__PROBLEM TO WORK ON__: Going from the line that contains "For every layout" down to the last line in the listing below, reproduce every line exactly and include no others.

__INFORMATION SHOWN__:
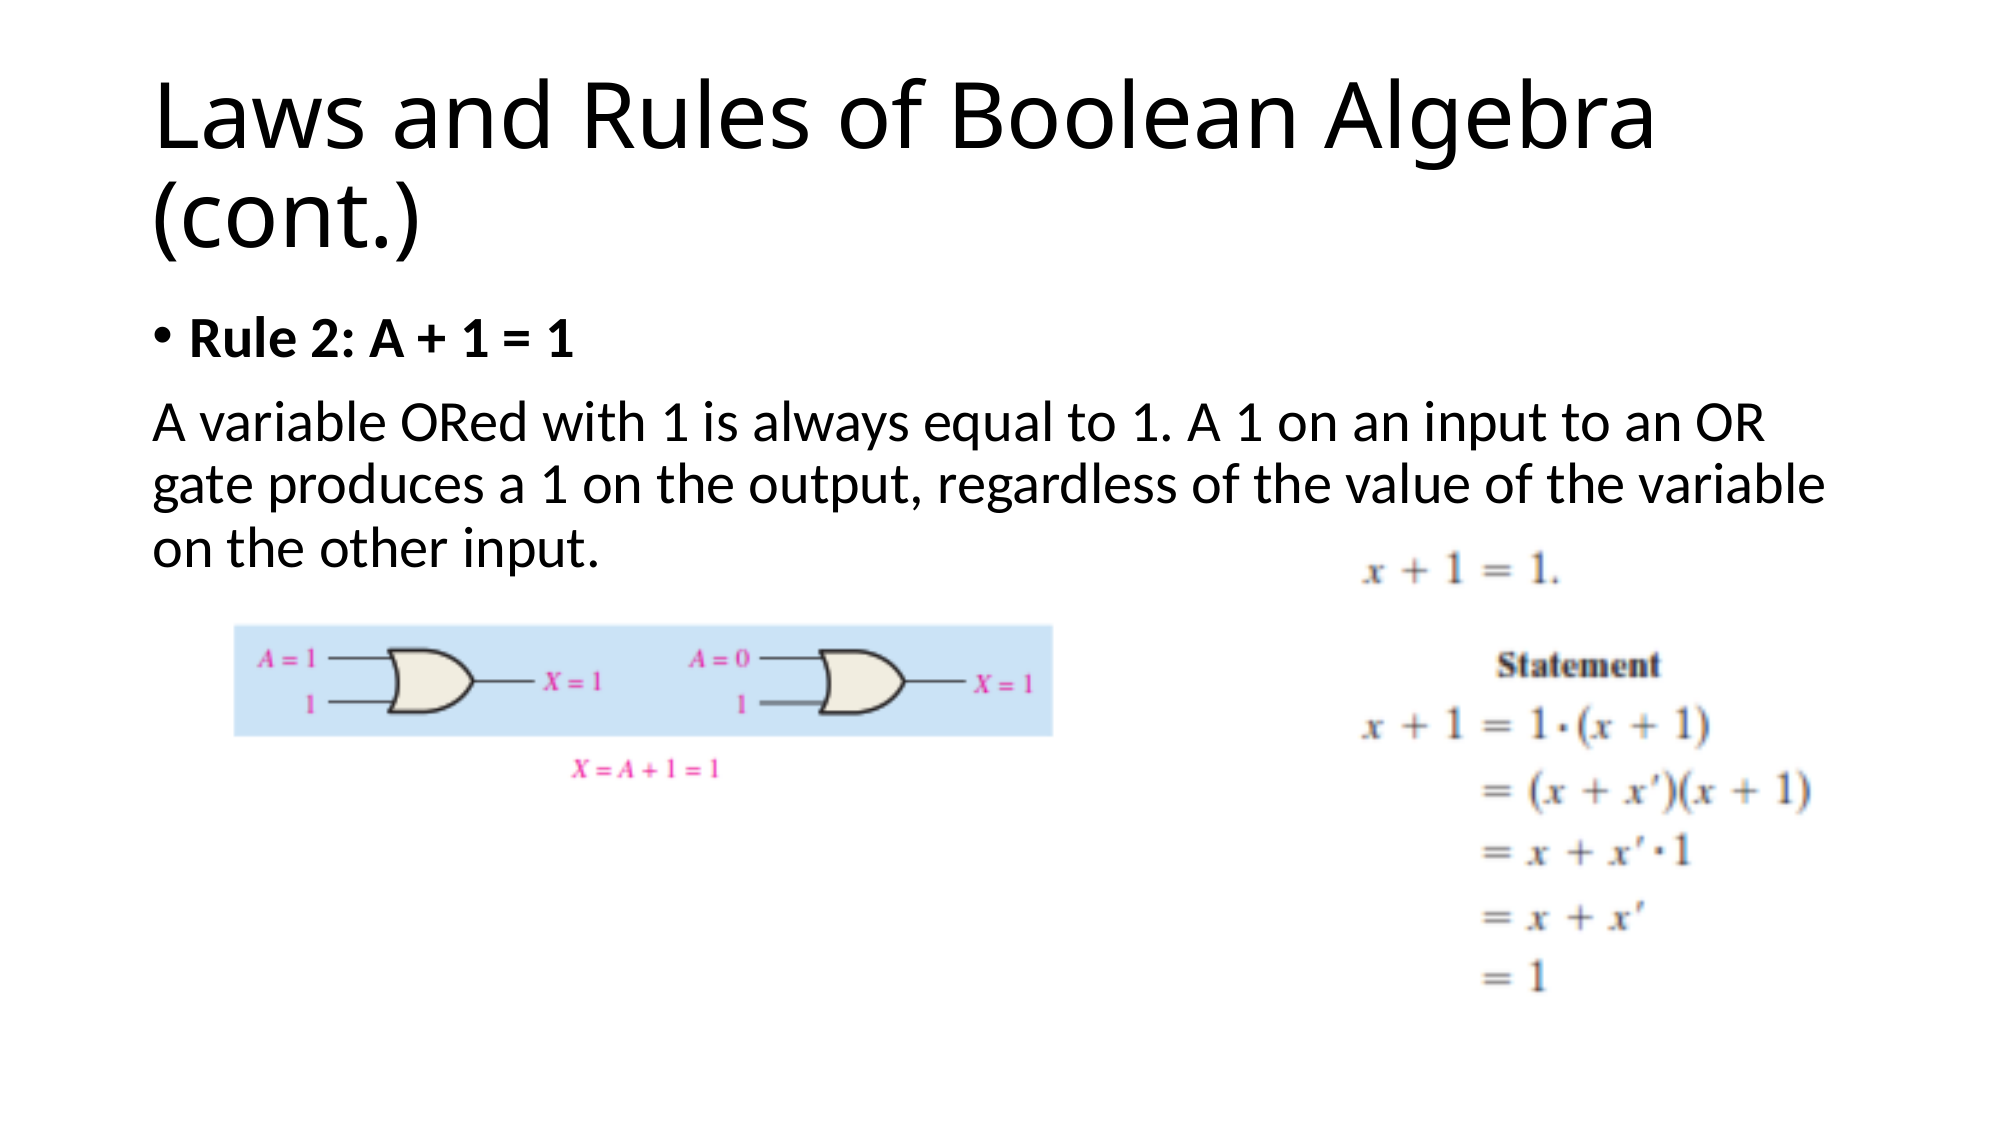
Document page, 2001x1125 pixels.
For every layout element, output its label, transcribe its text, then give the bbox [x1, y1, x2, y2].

list Rule 2: A + 1 = 1 A variable ORed with 1 is always equal to 1. A 1 on an input to an OR gate produces a 1 on the output, regardless of the value of the variable on the other input. [137, 299, 1863, 1014]
picture [1338, 534, 1833, 1036]
picture [227, 614, 1082, 786]
title Laws and Rules of Boolean Algebra (cont.) [137, 59, 1863, 278]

__TASK RESULT__:
For every layout element, output its label, transcribe its text, then give the bbox [x1, y1, x2, y2].

list Rule 2: A + 1 = 1 A variable ORed with 1 is always equal to 1. A 1 on an input to an OR gate produces a 1 on the output, regardless of the value of the variable on the other input. [137, 299, 1863, 1014]
picture [1338, 534, 1833, 1036]
picture [227, 614, 1082, 786]
title Laws and Rules of Boolean Algebra (cont.) [137, 59, 1863, 278]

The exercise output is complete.